In contrast, Mydentity is the Identity that we control. For example, obtaining a domain and creating a mail address for myself is the act of creating one mydentity. Idealy, we should be able to use these mydentity to consume any services provided on the internet, i.e., being authorized. The tide is flowing this way, and this indeed is Identity 2.0.
However, managing mydentity in a secure way is not a trivial task. Most individuals would not have skil to do this. This leads to the idea of Identity Hosting. In this case, Identity Hosting company is only being entrusted the management and the company would not have any right over the identity, i.e., it does not controll the identity. It is us, the indevidulas, that controlls the identity.
Under such circumstances, we have to consider the trustability of the identity hosting company / entity. We would also have to think about the cases when this company gets bankrupt etc. What XDIORG does is to put the legal and contractual as well as technical infrastructure to cover such cases, such as creating the minimum standard of the service implementation, creating the rules so that one can move to another hosting company when needed, setting up escrow relationships so that people will not get caught by the sudden death of the hosting provider, determining what kind of insurance plan that hosting provider must purchase, etc. We need to vigorously think about those social fabrics. Technical considerations alone is not enough.
By the way, technically, to achieve this kind of infrastructure, SAML alone is not enough and we have to have other technologies that assists the resolution of the authentication provider and determine the reputation of such. One candidate for such technology is XRI/XDI which is being standerdized at Oasis Open, the same institution that SAML got standerdized. XRI is a URN scheme that has built in delegation framework and a portion of it (XRDS) is being used as the centerpiece of a href=”http://www.yadis.org/”>Yadis, which is being used by OpenID, LID, and inames.
Now, this article by Sxip says “Sxip Access makes infinitely more sense then a heavier federated solution, since it is significantly faster and easier to get up and running and allows logins anywhere, such as accessing Salesforce from a Blackberry. Which is simply not possible with a SAML-based federated method.” I am not quite sure of this. SAML has very rich feature, but we do not have to use all of it. The heaviness comes from the feature rich-ness and its implementations. If we use the minimum requirements, it does not have to be so heavy — well, sort of, given the security mechanism required for this kind of things.

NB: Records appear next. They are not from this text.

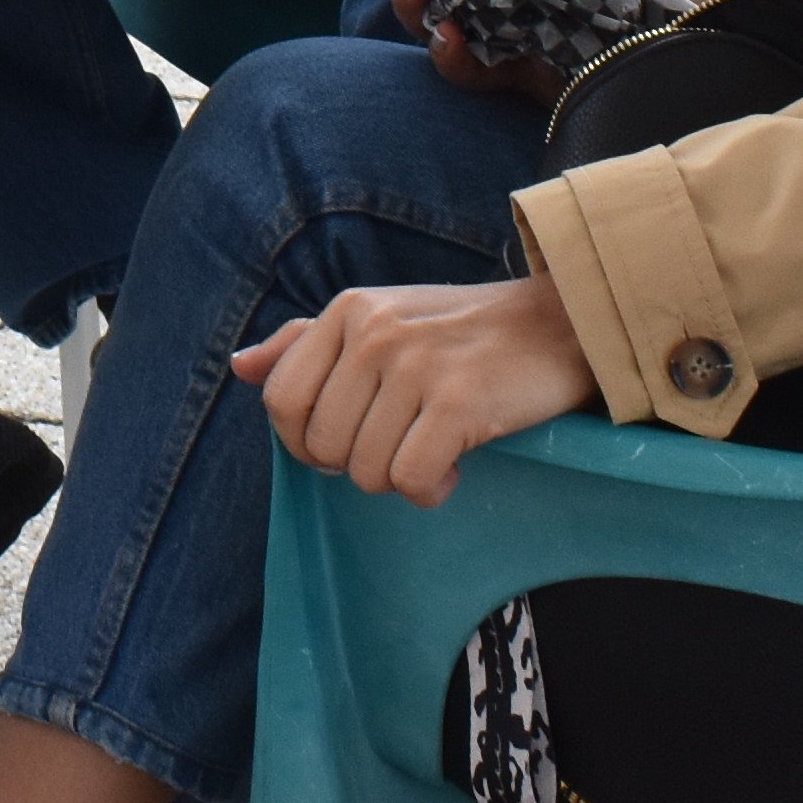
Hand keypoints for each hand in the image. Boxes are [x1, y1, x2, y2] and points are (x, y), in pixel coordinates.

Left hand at [233, 279, 593, 503]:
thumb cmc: (465, 330)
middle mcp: (373, 333)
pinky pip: (411, 481)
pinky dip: (431, 491)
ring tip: (432, 450)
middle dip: (356, 465)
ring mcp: (415, 366)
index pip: (281, 399)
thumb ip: (306, 343)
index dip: (303, 441)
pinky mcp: (457, 403)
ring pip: (365, 471)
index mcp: (347, 312)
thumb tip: (241, 368)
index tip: (344, 444)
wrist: (561, 323)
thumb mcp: (381, 319)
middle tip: (398, 448)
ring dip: (398, 478)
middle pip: (321, 446)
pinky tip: (454, 468)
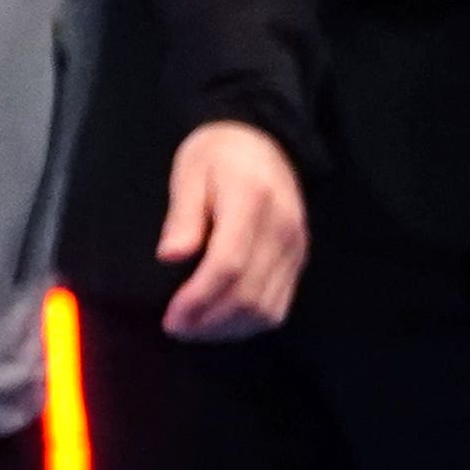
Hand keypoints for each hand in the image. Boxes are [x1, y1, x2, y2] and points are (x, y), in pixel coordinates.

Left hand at [154, 119, 308, 338]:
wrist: (262, 140)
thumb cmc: (217, 155)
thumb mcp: (189, 172)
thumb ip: (182, 215)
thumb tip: (170, 256)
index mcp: (252, 200)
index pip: (228, 264)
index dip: (198, 298)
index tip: (171, 317)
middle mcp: (282, 228)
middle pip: (249, 295)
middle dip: (209, 322)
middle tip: (175, 328)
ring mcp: (296, 247)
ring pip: (266, 309)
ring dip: (227, 329)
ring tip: (194, 329)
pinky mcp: (299, 259)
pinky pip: (279, 307)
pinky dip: (248, 323)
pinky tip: (220, 323)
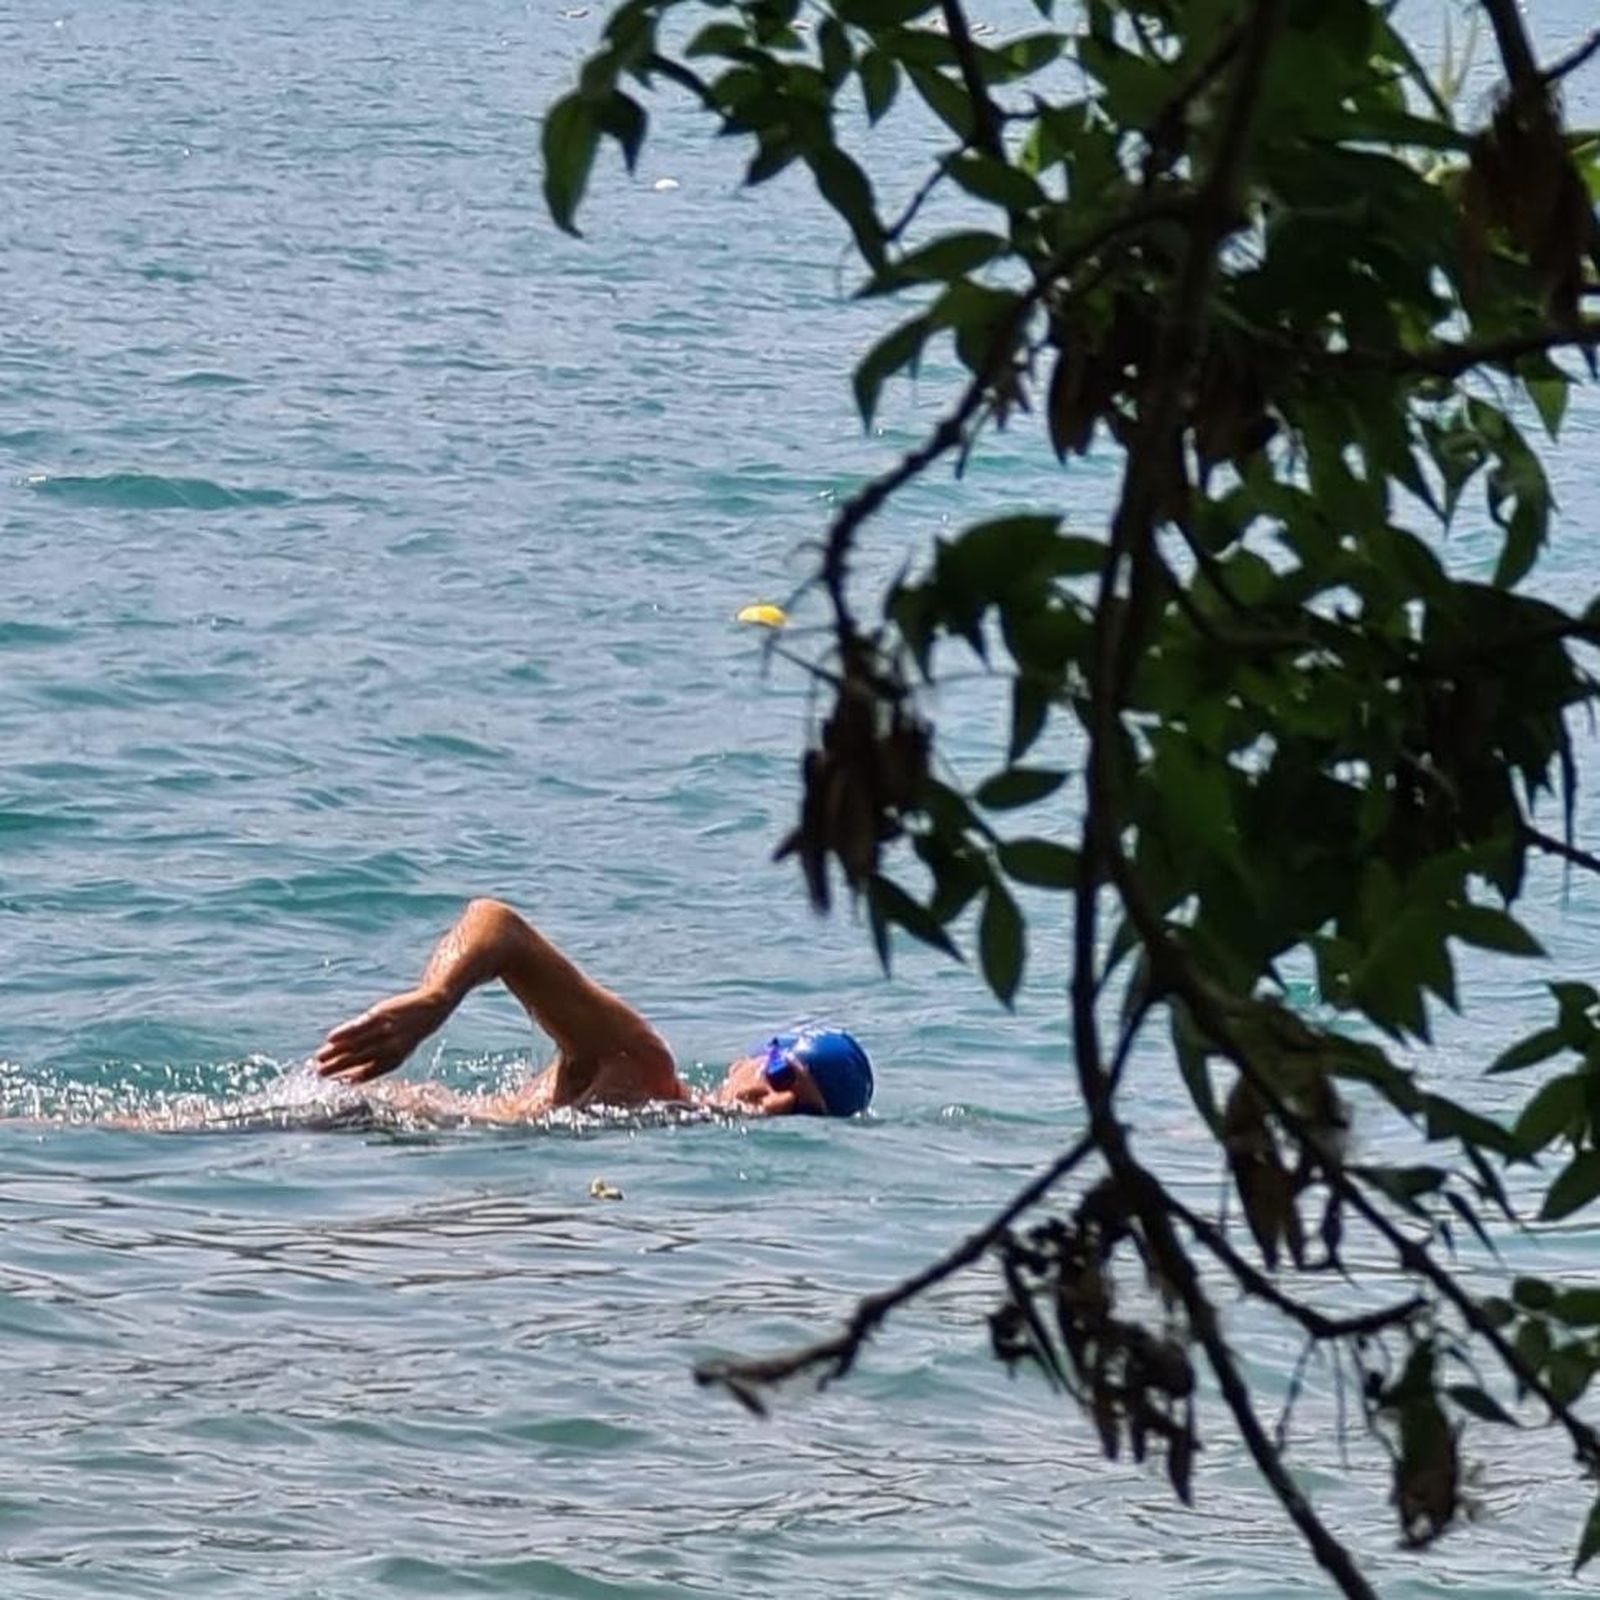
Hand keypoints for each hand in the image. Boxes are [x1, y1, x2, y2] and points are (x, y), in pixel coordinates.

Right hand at [314, 987, 450, 1083]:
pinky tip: (330, 1038)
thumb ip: (378, 1060)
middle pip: (360, 1058)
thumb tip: (351, 1075)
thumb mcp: (400, 1049)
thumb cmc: (409, 1032)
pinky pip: (360, 1025)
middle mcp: (392, 1046)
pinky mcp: (383, 1013)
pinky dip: (345, 1032)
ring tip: (319, 1058)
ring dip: (336, 1052)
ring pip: (357, 1043)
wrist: (432, 1006)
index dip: (352, 1078)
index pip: (371, 1071)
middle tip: (319, 1073)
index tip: (335, 1083)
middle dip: (339, 1067)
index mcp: (397, 1058)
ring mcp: (387, 1029)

Right now, at my company, we are creating an Apache modules which works as SAML Assertion Provider and Consumer. Consumer sides exports the identity into the environment variables in the manner basic authentication does, so existing applications can use it without being SAMLized. I think this is very useful to integrate the huge amount of existing web appliations but of course, YMMV. Do you also think this would be useful?